Many of Microsoft’s enhancements are focused on mobile productivity and bring-your-own-device (BYOD) features and policies. Mobile users with NFC-capable Windows 8.1 devices will be able to print wirelessly to existing printers once they add an NFC tag to the printer. If NFC is too fancy, Wi-Fi direct printing, which creates a peer-to-peer network between a device and printer, will also be available. Native Miracast wireless display support is also included, allowing users to project a presentation through a Bluetooth or NFC connection.

Devices connected to the Internet via mobile broadband will be able to share the connection wealth with peers and their devices thanks to personal Wi-Fi hotspot support. Anyone who’s been stuck on a work trip with the one guy who has broadband-enabled laptop while everyone else remains disconnected from the outside world will surely appreciate this new feature. 

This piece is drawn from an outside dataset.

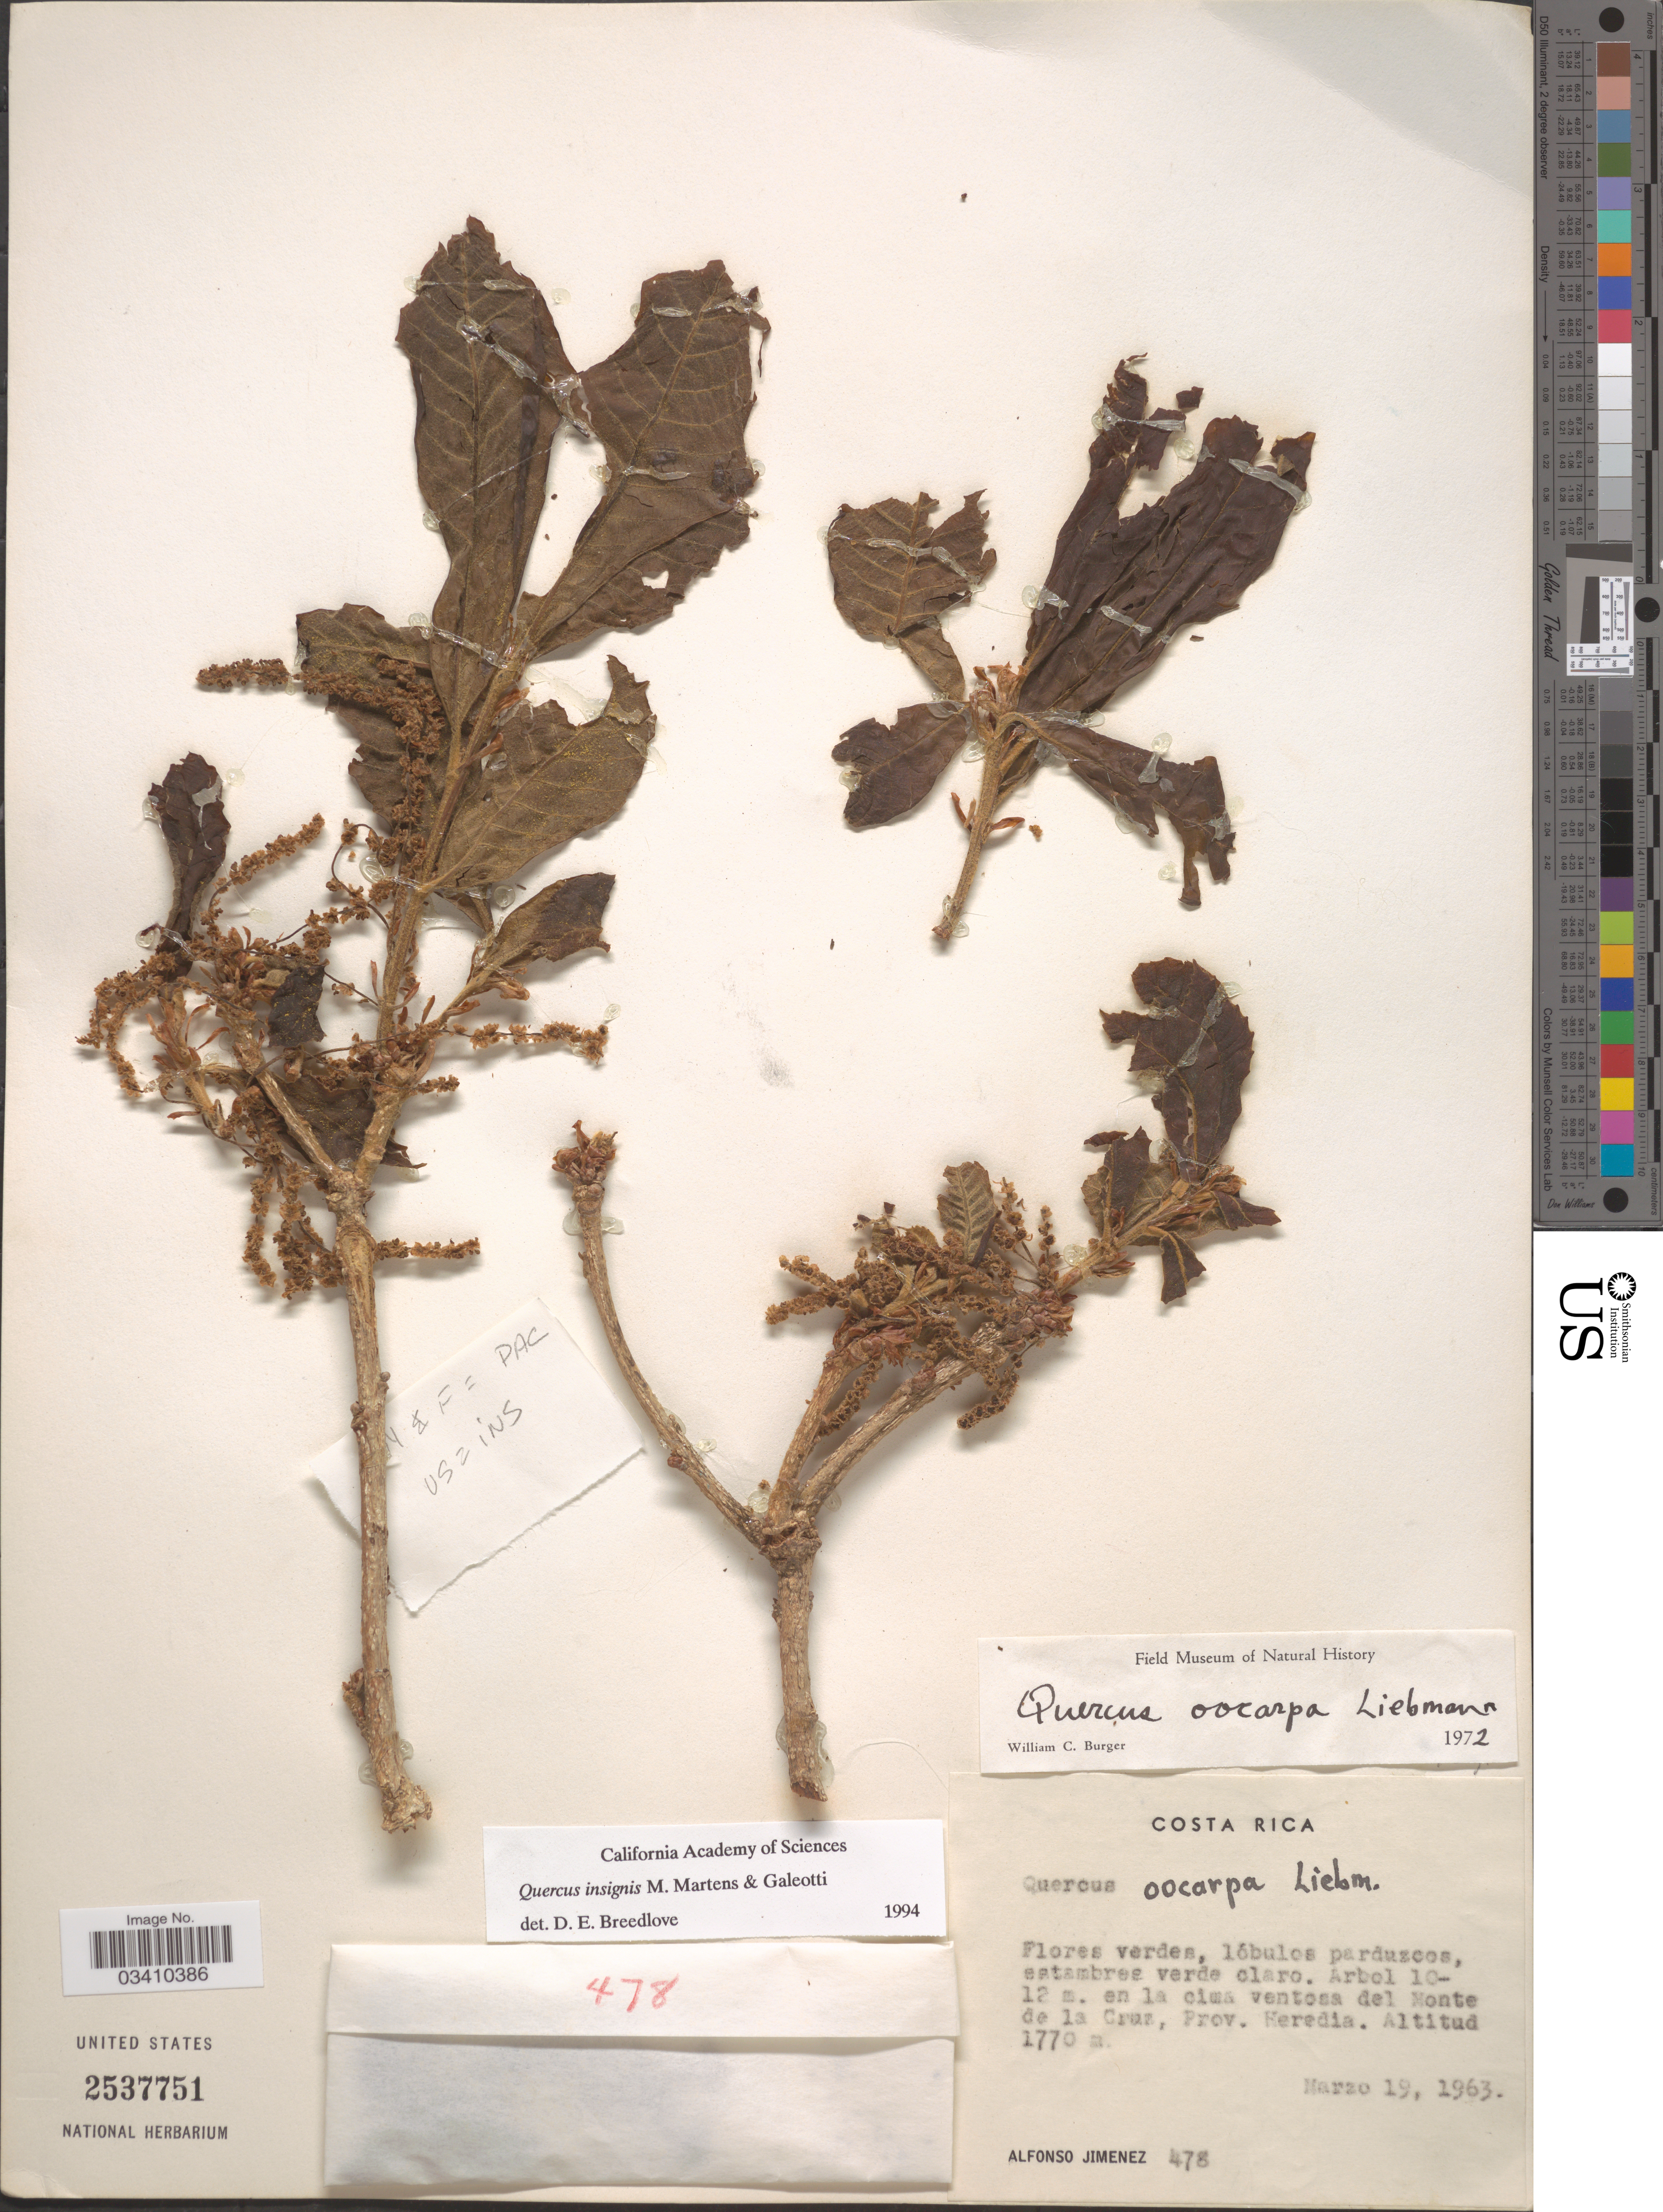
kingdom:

Another pet peeve that Microsoft has rectified is that clicking on a program that requires a VPN connection to work properly will automatically prompt you to sign in with one click. We’ve spent lots of time stuck with spinning wheels and Task Manager shut downs, so a quick reminder to actually connect to the VPN first is welcome. 

Among the BYOD features the company is adding, Workplace Join allows for better control over a device’s access to a workplace network. Instead of an all-or-nothing affair, Windows 8.1 gives IT departments the ability to control what parts of a company’s network may be accessed by a particular device. There are also enhancements so that employees’ work folders on their device will sync with their folders on the company network automatically. Lastly, IT departments will be able to wipe just the relevant parts of an employee’s device, leaving the employee’s personal data alone and eliminating the need to completely wipe a device. 

With Microsoft’s Build conference a few weeks away, we’re sure to hear more details about the upcoming Windows 8 update.